Methods: The targets of berberine and calcified aortic valve disease were retrieved, the interactions between the targets were analyzed, Cytoscape software was used to build a "target-path" network, R language was used to conduct enrichment analysis of GO and KEGG pathways, and AutoDock Vina was used to verify the binding force of the target protein and small molecules.

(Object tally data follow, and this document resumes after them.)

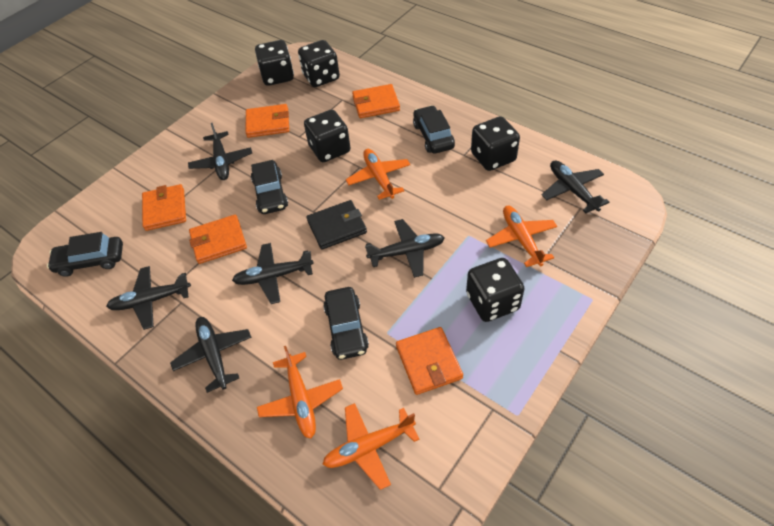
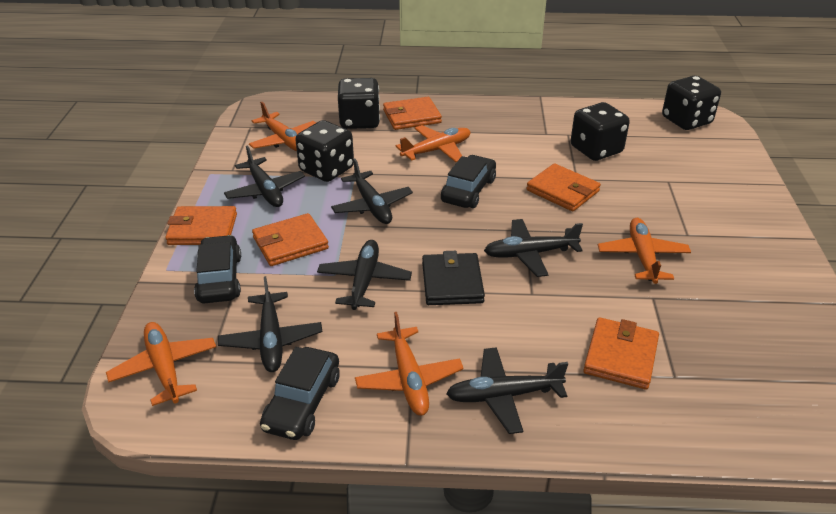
black car: 4 -> 3
black dice: 5 -> 4
orange plane: 4 -> 5

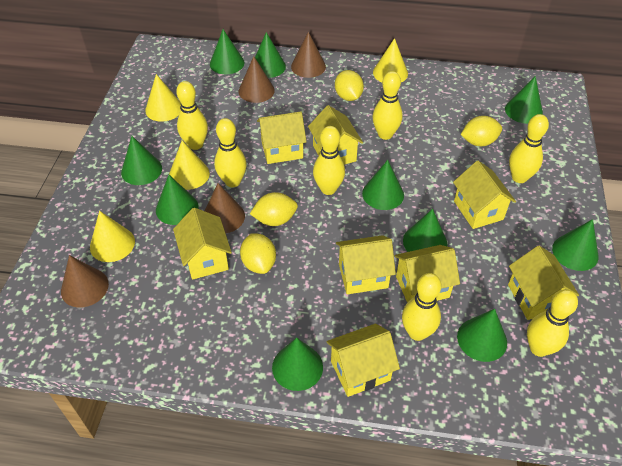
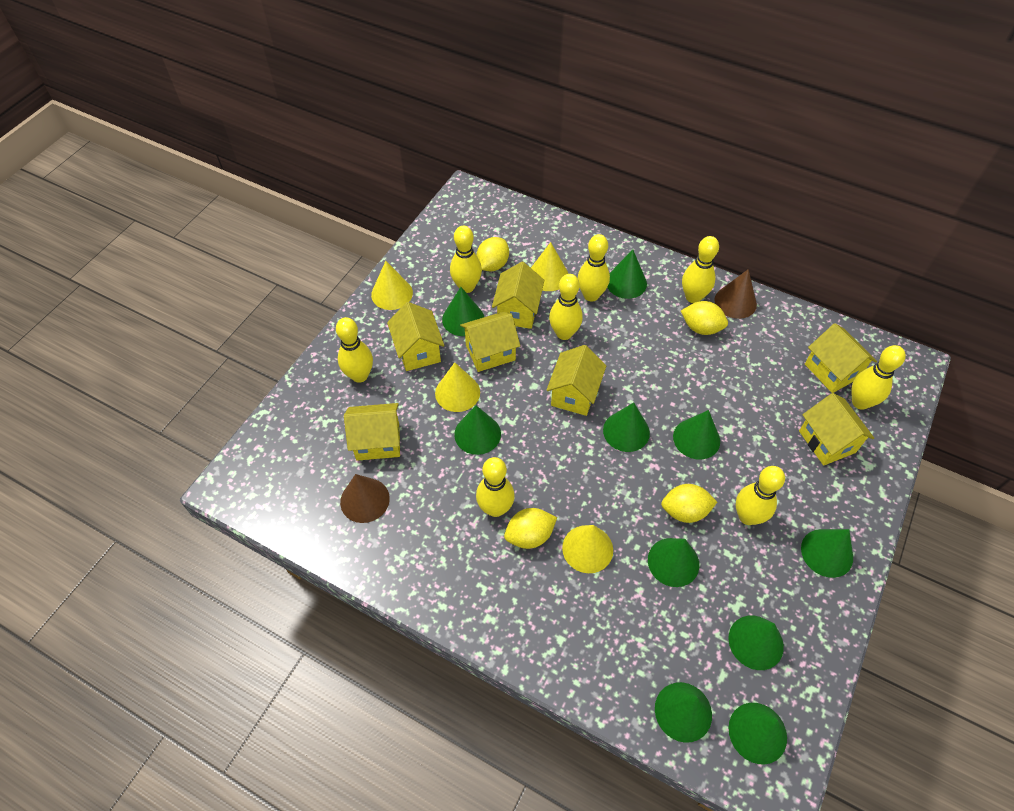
brown cone: 4 -> 2
yellow bowling pin: 7 -> 8
yellow house: 8 -> 7

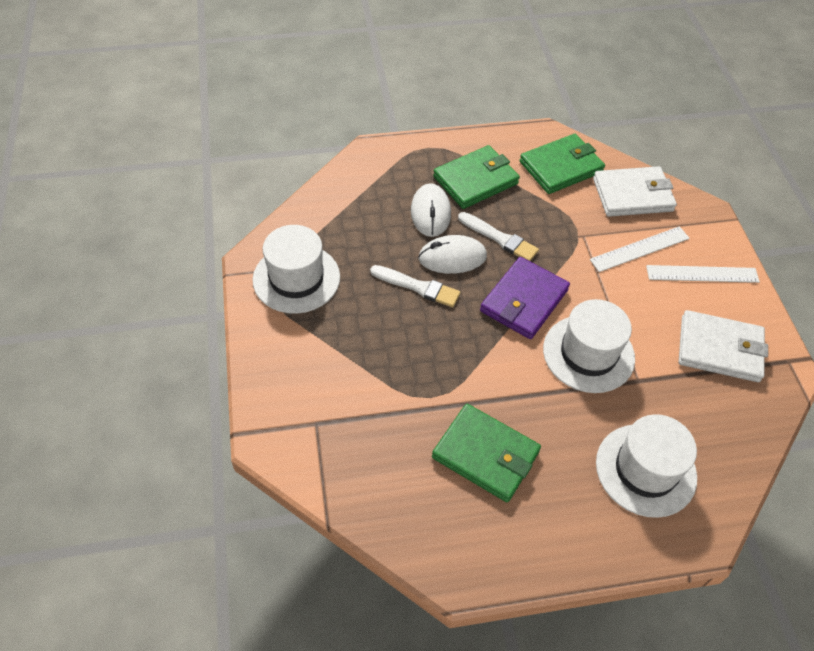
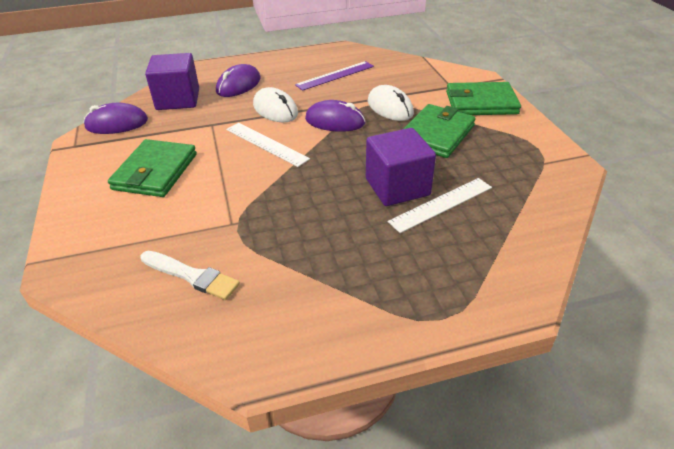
purple cube: 0 -> 2
purple mouse: 0 -> 3
purple ruler: 0 -> 1
purple wallet: 1 -> 0
white brush: 2 -> 1
white hat: 3 -> 0
white wallet: 2 -> 0

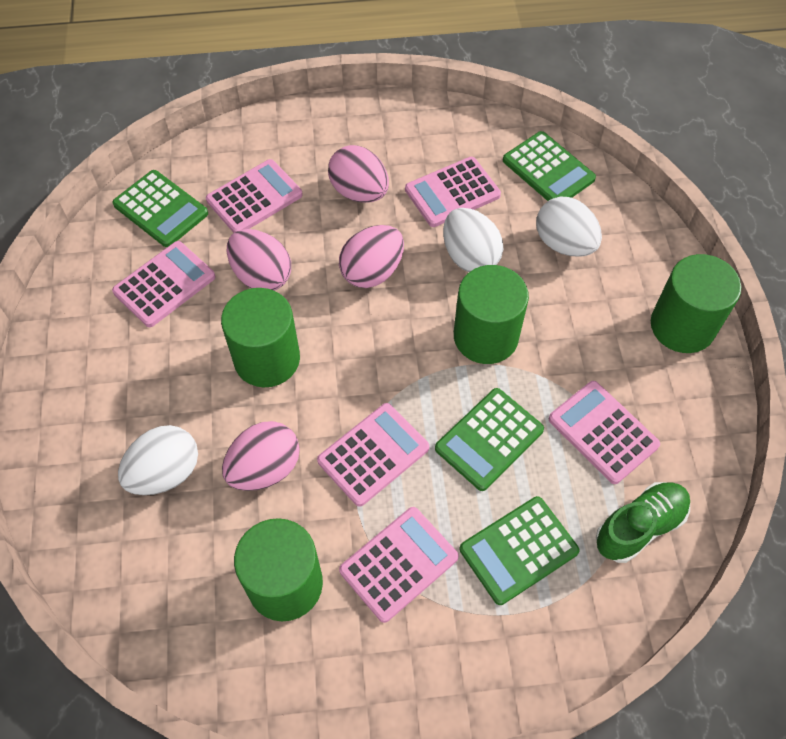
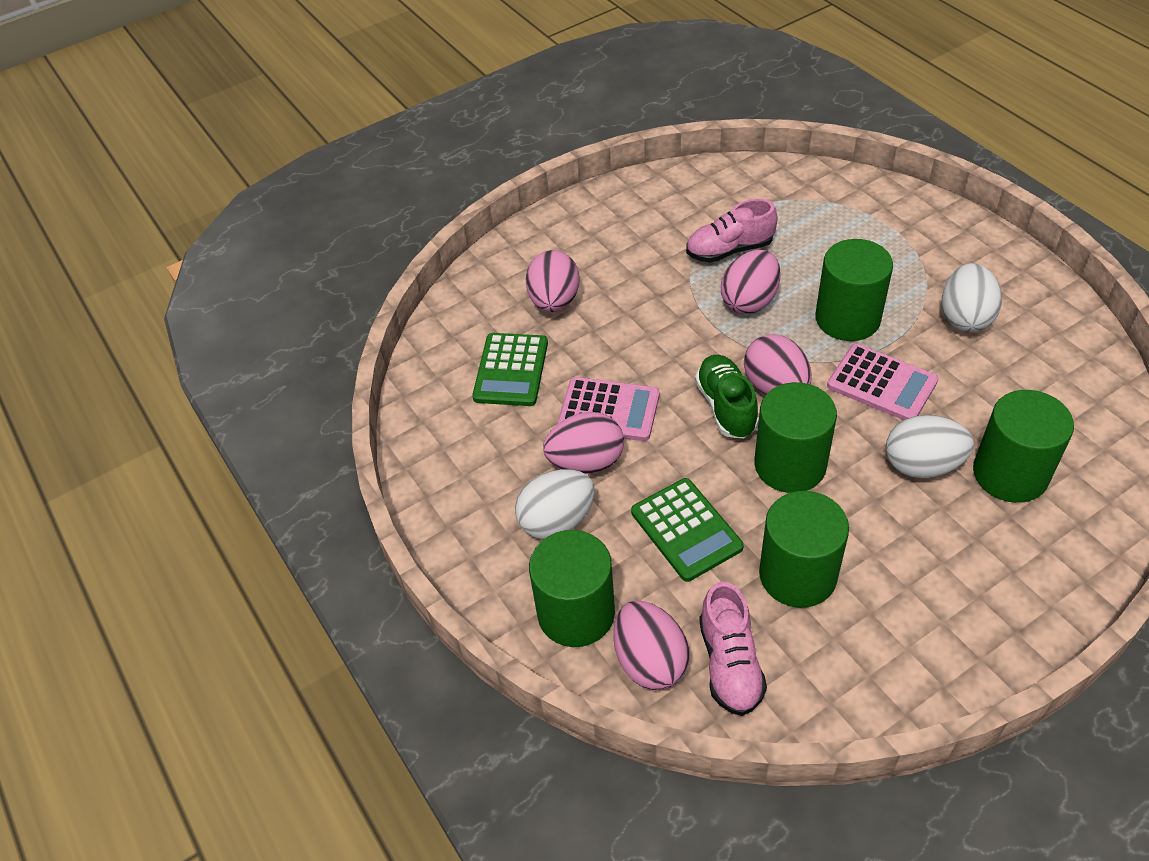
green calculator: 4 -> 2
green cylinder: 4 -> 5
pink calculator: 6 -> 2
pink egg: 4 -> 5
pink shoe: 0 -> 2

Results: 96 targets for berberine and 4293 disease targets were screened through multiple databases, and 56 targets were identified through veen analysis. The enrichment of PPI, GO, and KEGG pathways suggests that berberine may act on PIK3CD, PIK3CB, PIK3R1, MAPK14, MAPK10, and other targets, and regulate the role of calcified aortic valve disease through AGE-RAGE signaling pathway, Chemokine signaling pathway, Lipid and atherosclerosis, and other pathways. The docking results showed that berberine has good binding activity with the target on the key pathway AGE-RAGE signaling pathway.
Conclusion: The network pharmacology preliminarily revealed the mechanism of berberine in the treatment of calcified aortic valve disease by regulating vascular calcification, inflammatory reaction, oxidative stress, and other effects, providing the basis for follow-up experimental research, and also providing the basis for clinical medication.